試験の開始
石造りの広大な闘技場のような空間に、百名を超える若者たちがひしめいていた。
壇上から試験官の野太い声が響いた。
「静粛に!本日の試験は戦闘だ!各自、番号札に従い試験場へ移動せよ!」
科目は戦闘試験だった。
受験者同士の一対一の模擬戦で、勝敗ではなく戦い方を試験官が採点する。
ざわめきが収まり、受験者たちの顔つきが変わる。
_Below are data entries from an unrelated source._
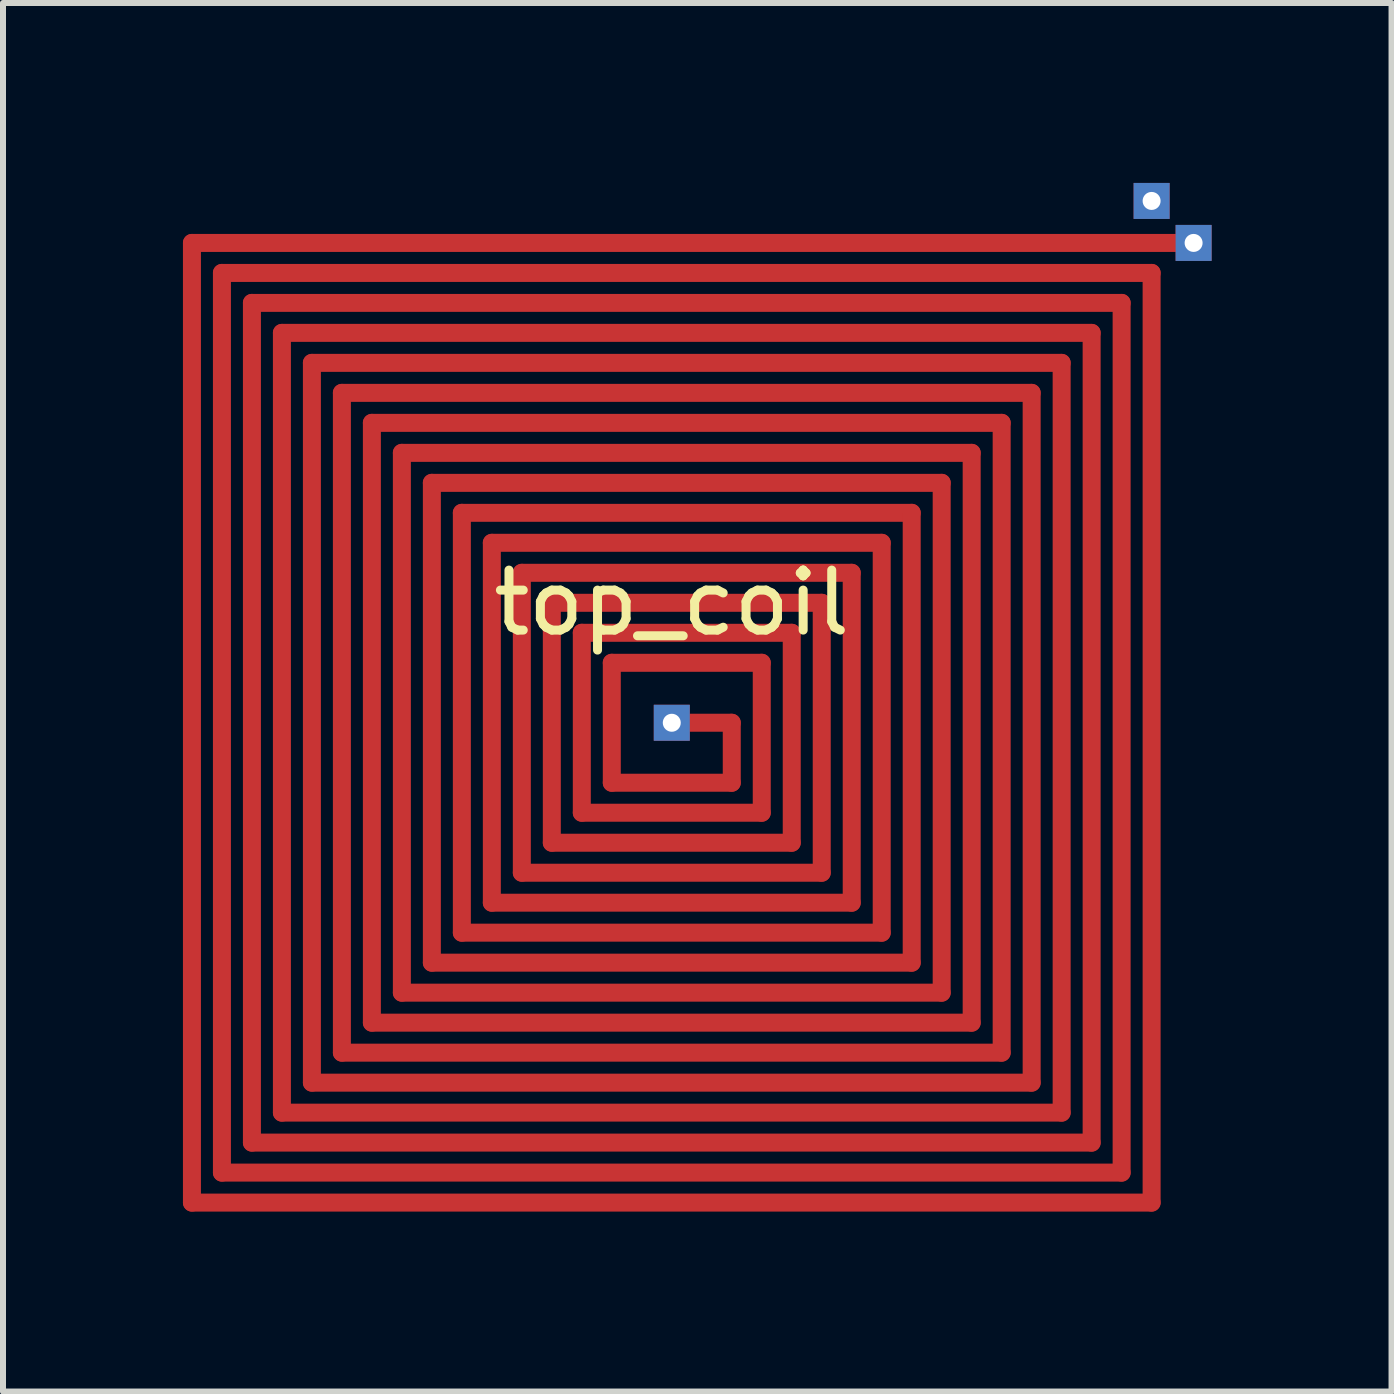
<source format=kicad_pcb>
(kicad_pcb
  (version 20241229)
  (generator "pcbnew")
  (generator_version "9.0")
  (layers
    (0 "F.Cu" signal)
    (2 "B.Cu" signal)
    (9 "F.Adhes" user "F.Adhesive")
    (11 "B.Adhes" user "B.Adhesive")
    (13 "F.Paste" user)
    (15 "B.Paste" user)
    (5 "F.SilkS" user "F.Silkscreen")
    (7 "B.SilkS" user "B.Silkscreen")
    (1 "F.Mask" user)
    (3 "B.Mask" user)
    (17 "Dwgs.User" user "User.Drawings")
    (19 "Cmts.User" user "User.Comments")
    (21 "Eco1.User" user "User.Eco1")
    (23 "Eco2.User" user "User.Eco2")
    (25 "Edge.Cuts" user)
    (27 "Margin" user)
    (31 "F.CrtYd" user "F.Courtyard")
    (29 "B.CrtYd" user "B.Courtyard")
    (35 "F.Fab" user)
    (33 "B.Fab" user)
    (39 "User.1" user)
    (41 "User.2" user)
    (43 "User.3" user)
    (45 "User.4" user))
  (footprint "top_coil"
    (layer "F.Cu")
    (at 8.15 9)
    (property "Reference" "top_coil" (at 0 -2 0) (layer "F.SilkS") (effects (font (size 1 1) (thickness 0.15))))
    (attr through_hole)
    (fp_line (start -8 -8) (end -8 8) (stroke (width 0.3) (type solid)) (layer "F.Cu"))
    (fp_line (start -8 8) (end 8 8) (stroke (width 0.3) (type solid)) (layer "F.Cu"))
    (fp_line (start -7.5 -7.5) (end -7.5 7.5) (stroke (width 0.3) (type solid)) (layer "F.Cu"))
    (fp_line (start -7.5 7.5) (end 7.5 7.5) (stroke (width 0.3) (type solid)) (layer "F.Cu"))
    (fp_line (start -7 -7) (end -7 7) (stroke (width 0.3) (type solid)) (layer "F.Cu"))
    (fp_line (start -7 7) (end 7 7) (stroke (width 0.3) (type solid)) (layer "F.Cu"))
    (fp_line (start -6.5 -6.5) (end -6.5 6.5) (stroke (width 0.3) (type solid)) (layer "F.Cu"))
    (fp_line (start -6.5 6.5) (end 6.5 6.5) (stroke (width 0.3) (type solid)) (layer "F.Cu"))
    (fp_line (start -6 -6) (end -6 6) (stroke (width 0.3) (type solid)) (layer "F.Cu"))
    (fp_line (start -6 6) (end 6 6) (stroke (width 0.3) (type solid)) (layer "F.Cu"))
    (fp_line (start -5.5 -5.5) (end -5.5 5.5) (stroke (width 0.3) (type solid)) (layer "F.Cu"))
    (fp_line (start -5.5 5.5) (end 5.5 5.5) (stroke (width 0.3) (type solid)) (layer "F.Cu"))
    (fp_line (start -5 -5) (end -5 5) (stroke (width 0.3) (type solid)) (layer "F.Cu"))
    (fp_line (start -5 5) (end 5 5) (stroke (width 0.3) (type solid)) (layer "F.Cu"))
    (fp_line (start -4.5 -4.5) (end -4.5 4.5) (stroke (width 0.3) (type solid)) (layer "F.Cu"))
    (fp_line (start -4.5 4.5) (end 4.5 4.5) (stroke (width 0.3) (type solid)) (layer "F.Cu"))
    (fp_line (start -4 -4) (end -4 4) (stroke (width 0.3) (type solid)) (layer "F.Cu"))
    (fp_line (start -4 4) (end 4 4) (stroke (width 0.3) (type solid)) (layer "F.Cu"))
    (fp_line (start -3.5 -3.5) (end -3.5 3.5) (stroke (width 0.3) (type solid)) (layer "F.Cu"))
    (fp_line (start -3.5 3.5) (end 3.5 3.5) (stroke (width 0.3) (type solid)) (layer "F.Cu"))
    (fp_line (start -3 -3) (end -3 3) (stroke (width 0.3) (type solid)) (layer "F.Cu"))
    (fp_line (start -3 3) (end 3 3) (stroke (width 0.3) (type solid)) (layer "F.Cu"))
    (fp_line (start -2.5 -2.5) (end -2.5 2.5) (stroke (width 0.3) (type solid)) (layer "F.Cu"))
    (fp_line (start -2.5 2.5) (end 2.5 2.5) (stroke (width 0.3) (type solid)) (layer "F.Cu"))
    (fp_line (start -2 -2) (end -2 2) (stroke (width 0.3) (type solid)) (layer "F.Cu"))
    (fp_line (start -2 2) (end 2 2) (stroke (width 0.3) (type solid)) (layer "F.Cu"))
    (fp_line (start -1.5 -1.5) (end -1.5 1.5) (stroke (width 0.3) (type solid)) (layer "F.Cu"))
    (fp_line (start -1.5 1.5) (end 1.5 1.5) (stroke (width 0.3) (type solid)) (layer "F.Cu"))
    (fp_line (start -1 -1) (end -1 1) (stroke (width 0.3) (type solid)) (layer "F.Cu"))
    (fp_line (start -1 1) (end 1 1) (stroke (width 0.3) (type solid)) (layer "F.Cu"))
    (fp_line (start 1 0) (end 0 0) (stroke (width 0.3) (type solid)) (layer "F.Cu"))
    (fp_line (start 1 1) (end 1 0) (stroke (width 0.3) (type solid)) (layer "F.Cu"))
    (fp_line (start 1.5 -1) (end -1 -1) (stroke (width 0.3) (type solid)) (layer "F.Cu"))
    (fp_line (start 1.5 1.5) (end 1.5 -1) (stroke (width 0.3) (type solid)) (layer "F.Cu"))
    (fp_line (start 2 -1.5) (end -1.5 -1.5) (stroke (width 0.3) (type solid)) (layer "F.Cu"))
    (fp_line (start 2 2) (end 2 -1.5) (stroke (width 0.3) (type solid)) (layer "F.Cu"))
    (fp_line (start 2.5 -2) (end -2 -2) (stroke (width 0.3) (type solid)) (layer "F.Cu"))
    (fp_line (start 2.5 2.5) (end 2.5 -2) (stroke (width 0.3) (type solid)) (layer "F.Cu"))
    (fp_line (start 3 -2.5) (end -2.5 -2.5) (stroke (width 0.3) (type solid)) (layer "F.Cu"))
    (fp_line (start 3 3) (end 3 -2.5) (stroke (width 0.3) (type solid)) (layer "F.Cu"))
    (fp_line (start 3.5 -3) (end -3 -3) (stroke (width 0.3) (type solid)) (layer "F.Cu"))
    (fp_line (start 3.5 3.5) (end 3.5 -3) (stroke (width 0.3) (type solid)) (layer "F.Cu"))
    (fp_line (start 4 -3.5) (end -3.5 -3.5) (stroke (width 0.3) (type solid)) (layer "F.Cu"))
    (fp_line (start 4 4) (end 4 -3.5) (stroke (width 0.3) (type solid)) (layer "F.Cu"))
    (fp_line (start 4.5 -4) (end -4 -4) (stroke (width 0.3) (type solid)) (layer "F.Cu"))
    (fp_line (start 4.5 4.5) (end 4.5 -4) (stroke (width 0.3) (type solid)) (layer "F.Cu"))
    (fp_line (start 5 -4.5) (end -4.5 -4.5) (stroke (width 0.3) (type solid)) (layer "F.Cu"))
    (fp_line (start 5 5) (end 5 -4.5) (stroke (width 0.3) (type solid)) (layer "F.Cu"))
    (fp_line (start 5.5 -5) (end -5 -5) (stroke (width 0.3) (type solid)) (layer "F.Cu"))
    (fp_line (start 5.5 5.5) (end 5.5 -5) (stroke (width 0.3) (type solid)) (layer "F.Cu"))
    (fp_line (start 6 -5.5) (end -5.5 -5.5) (stroke (width 0.3) (type solid)) (layer "F.Cu"))
    (fp_line (start 6 6) (end 6 -5.5) (stroke (width 0.3) (type solid)) (layer "F.Cu"))
    (fp_line (start 6.5 -6) (end -6 -6) (stroke (width 0.3) (type solid)) (layer "F.Cu"))
    (fp_line (start 6.5 6.5) (end 6.5 -6) (stroke (width 0.3) (type solid)) (layer "F.Cu"))
    (fp_line (start 7 -6.5) (end -6.5 -6.5) (stroke (width 0.3) (type solid)) (layer "F.Cu"))
    (fp_line (start 7 7) (end 7 -6.5) (stroke (width 0.3) (type solid)) (layer "F.Cu"))
    (fp_line (start 7.5 -7) (end -7 -7) (stroke (width 0.3) (type solid)) (layer "F.Cu"))
    (fp_line (start 7.5 7.5) (end 7.5 -7) (stroke (width 0.3) (type solid)) (layer "F.Cu"))
    (fp_line (start 8 -7.5) (end -7.5 -7.5) (stroke (width 0.3) (type solid)) (layer "F.Cu"))
    (fp_line (start 8 8) (end 8 -7.5) (stroke (width 0.3) (type solid)) (layer "F.Cu"))
    (fp_line (start 8.7 -8) (end -8 -8) (stroke (width 0.3) (type solid)) (layer "F.Cu"))
    (fp_line (start -8 -7.5) (end 7.5 -7.5) (stroke (width 0.3) (type solid)) (layer "In2.Cu"))
    (fp_line (start -8 8) (end -8 -7.5) (stroke (width 0.3) (type solid)) (layer "In2.Cu"))
    (fp_line (start -7.5 -7) (end 7 -7) (stroke (width 0.3) (type solid)) (layer "In2.Cu"))
    (fp_line (start -7.5 7.5) (end -7.5 -7) (stroke (width 0.3) (type solid)) (layer "In2.Cu"))
    (fp_line (start -7 -6.5) (end 6.5 -6.5) (stroke (width 0.3) (type solid)) (layer "In2.Cu"))
    (fp_line (start -7 7) (end -7 -6.5) (stroke (width 0.3) (type solid)) (layer "In2.Cu"))
    (fp_line (start -6.5 -6) (end 6 -6) (stroke (width 0.3) (type solid)) (layer "In2.Cu"))
    (fp_line (start -6.5 6.5) (end -6.5 -6) (stroke (width 0.3) (type solid)) (layer "In2.Cu"))
    (fp_line (start -6 -5.5) (end 5.5 -5.5) (stroke (width 0.3) (type solid)) (layer "In2.Cu"))
    (fp_line (start -6 6) (end -6 -5.5) (stroke (width 0.3) (type solid)) (layer "In2.Cu"))
    (fp_line (start -5.5 -5) (end 5 -5) (stroke (width 0.3) (type solid)) (layer "In2.Cu"))
    (fp_line (start -5.5 5.5) (end -5.5 -5) (stroke (width 0.3) (type solid)) (layer "In2.Cu"))
    (fp_line (start -5 -4.5) (end 4.5 -4.5) (stroke (width 0.3) (type solid)) (layer "In2.Cu"))
    (fp_line (start -5 5) (end -5 -4.5) (stroke (width 0.3) (type solid)) (layer "In2.Cu"))
    (fp_line (start -4.5 -4) (end 4 -4) (stroke (width 0.3) (type solid)) (layer "In2.Cu"))
    (fp_line (start -4.5 4.5) (end -4.5 -4) (stroke (width 0.3) (type solid)) (layer "In2.Cu"))
    (fp_line (start -4 -3.5) (end 3.5 -3.5) (stroke (width 0.3) (type solid)) (layer "In2.Cu"))
    (fp_line (start -4 4) (end -4 -3.5) (stroke (width 0.3) (type solid)) (layer "In2.Cu"))
    (fp_line (start -3.5 -3) (end 3 -3) (stroke (width 0.3) (type solid)) (layer "In2.Cu"))
    (fp_line (start -3.5 3.5) (end -3.5 -3) (stroke (width 0.3) (type solid)) (layer "In2.Cu"))
    (fp_line (start -3 -2.5) (end 2.5 -2.5) (stroke (width 0.3) (type solid)) (layer "In2.Cu"))
    (fp_line (start -3 3) (end -3 -2.5) (stroke (width 0.3) (type solid)) (layer "In2.Cu"))
    (fp_line (start -2.5 -2) (end 2 -2) (stroke (width 0.3) (type solid)) (layer "In2.Cu"))
    (fp_line (start -2.5 2.5) (end -2.5 -2) (stroke (width 0.3) (type solid)) (layer "In2.Cu"))
    (fp_line (start -2 -1.5) (end 1.5 -1.5) (stroke (width 0.3) (type solid)) (layer "In2.Cu"))
    (fp_line (start -2 2) (end -2 -1.5) (stroke (width 0.3) (type solid)) (layer "In2.Cu"))
    (fp_line (start -1.5 -1) (end 1 -1) (stroke (width 0.3) (type solid)) (layer "In2.Cu"))
    (fp_line (start -1.5 1.5) (end -1.5 -1) (stroke (width 0.3) (type solid)) (layer "In2.Cu"))
    (fp_line (start -1 0) (end 0 0) (stroke (width 0.3) (type solid)) (layer "In2.Cu"))
    (fp_line (start -1 1) (end -1 0) (stroke (width 0.3) (type solid)) (layer "In2.Cu"))
    (fp_line (start 1 -1) (end 1 1) (stroke (width 0.3) (type solid)) (layer "In2.Cu"))
    (fp_line (start 1 1) (end -1 1) (stroke (width 0.3) (type solid)) (layer "In2.Cu"))
    (fp_line (start 1.5 -1.5) (end 1.5 1.5) (stroke (width 0.3) (type solid)) (layer "In2.Cu"))
    (fp_line (start 1.5 1.5) (end -1.5 1.5) (stroke (width 0.3) (type solid)) (layer "In2.Cu"))
    (fp_line (start 2 -2) (end 2 2) (stroke (width 0.3) (type solid)) (layer "In2.Cu"))
    (fp_line (start 2 2) (end -2 2) (stroke (width 0.3) (type solid)) (layer "In2.Cu"))
    (fp_line (start 2.5 -2.5) (end 2.5 2.5) (stroke (width 0.3) (type solid)) (layer "In2.Cu"))
    (fp_line (start 2.5 2.5) (end -2.5 2.5) (stroke (width 0.3) (type solid)) (layer "In2.Cu"))
    (fp_line (start 3 -3) (end 3 3) (stroke (width 0.3) (type solid)) (layer "In2.Cu"))
    (fp_line (start 3 3) (end -3 3) (stroke (width 0.3) (type solid)) (layer "In2.Cu"))
    (fp_line (start 3.5 -3.5) (end 3.5 3.5) (stroke (width 0.3) (type solid)) (layer "In2.Cu"))
    (fp_line (start 3.5 3.5) (end -3.5 3.5) (stroke (width 0.3) (type solid)) (layer "In2.Cu"))
    (fp_line (start 4 -4) (end 4 4) (stroke (width 0.3) (type solid)) (layer "In2.Cu"))
    (fp_line (start 4 4) (end -4 4) (stroke (width 0.3) (type solid)) (layer "In2.Cu"))
    (fp_line (start 4.5 -4.5) (end 4.5 4.5) (stroke (width 0.3) (type solid)) (layer "In2.Cu"))
    (fp_line (start 4.5 4.5) (end -4.5 4.5) (stroke (width 0.3) (type solid)) (layer "In2.Cu"))
    (fp_line (start 5 -5) (end 5 5) (stroke (width 0.3) (type solid)) (layer "In2.Cu"))
    (fp_line (start 5 5) (end -5 5) (stroke (width 0.3) (type solid)) (layer "In2.Cu"))
    (fp_line (start 5.5 -5.5) (end 5.5 5.5) (stroke (width 0.3) (type solid)) (layer "In2.Cu"))
    (fp_line (start 5.5 5.5) (end -5.5 5.5) (stroke (width 0.3) (type solid)) (layer "In2.Cu"))
    (fp_line (start 6 -6) (end 6 6) (stroke (width 0.3) (type solid)) (layer "In2.Cu"))
    (fp_line (start 6 6) (end -6 6) (stroke (width 0.3) (type solid)) (layer "In2.Cu"))
    (fp_line (start 6.5 -6.5) (end 6.5 6.5) (stroke (width 0.3) (type solid)) (layer "In2.Cu"))
    (fp_line (start 6.5 6.5) (end -6.5 6.5) (stroke (width 0.3) (type solid)) (layer "In2.Cu"))
    (fp_line (start 7 -7) (end 7 7) (stroke (width 0.3) (type solid)) (layer "In2.Cu"))
    (fp_line (start 7 7) (end -7 7) (stroke (width 0.3) (type solid)) (layer "In2.Cu"))
    (fp_line (start 7.5 -7.5) (end 7.5 7.5) (stroke (width 0.3) (type solid)) (layer "In2.Cu"))
    (fp_line (start 7.5 7.5) (end -7.5 7.5) (stroke (width 0.3) (type solid)) (layer "In2.Cu"))
    (fp_line (start 8 -8.7) (end 8 8) (stroke (width 0.3) (type solid)) (layer "In2.Cu"))
    (fp_line (start 8 8) (end -8 8) (stroke (width 0.3) (type solid)) (layer "In2.Cu"))
    (pad "" thru_hole rect (at 0 0) (size 0.6 0.6) (drill 0.3) (layers "*.Cu" "*.Mask"))
    (pad "1" thru_hole rect (at 8.7 -8) (size 0.6 0.6) (drill 0.3) (layers "*.Cu" "*.Mask"))
    (pad "2" thru_hole rect (at 8 -8.7) (size 0.6 0.6) (drill 0.3) (layers "*.Cu" "*.Mask")))
  (gr_rect
    (start -3 -3)
    (end 20.15 20.15)
    (stroke (width 0.1) (type default))
    (fill no)
    (layer "Edge.Cuts")))
</source>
夢への第一歩。
その重みが場の空気を張り詰めさせていた。
お構いなし、とばかりに対戦表がデカデカと開示された。
幸いか必然か、対戦相手にならない位置にチェロの名前がある。
「調子に乗っても転ばない科目で安心したわねぇ?(ビッ)チェロ」
「まあアタシらにとって好ましい課題よね....だから逆に手を抜きなさいよ?(目立ちすぎも程々にするのは諜報の基本よ)」
妹のチェロとして返事を完結させたのち、すぐに念話に切り替えて補完する形で返事をしてきた。
「念押し、か?」
「あのねぇ...そういう変なことばっか学んでどうすんのよ」
これに関してビッチェロとしての念話による補完が一切なかった。
「次!番号66ルーファ・リアス!」
早々に自身の番号が呼ばれ、対する者の名が続いて呼ばれる。
「番号69ルド・エンテイ!」
小柄な少年が前に出てきた。体格に反した自信に満ちた顔で杖を構える、手をコキッと鳴らしている。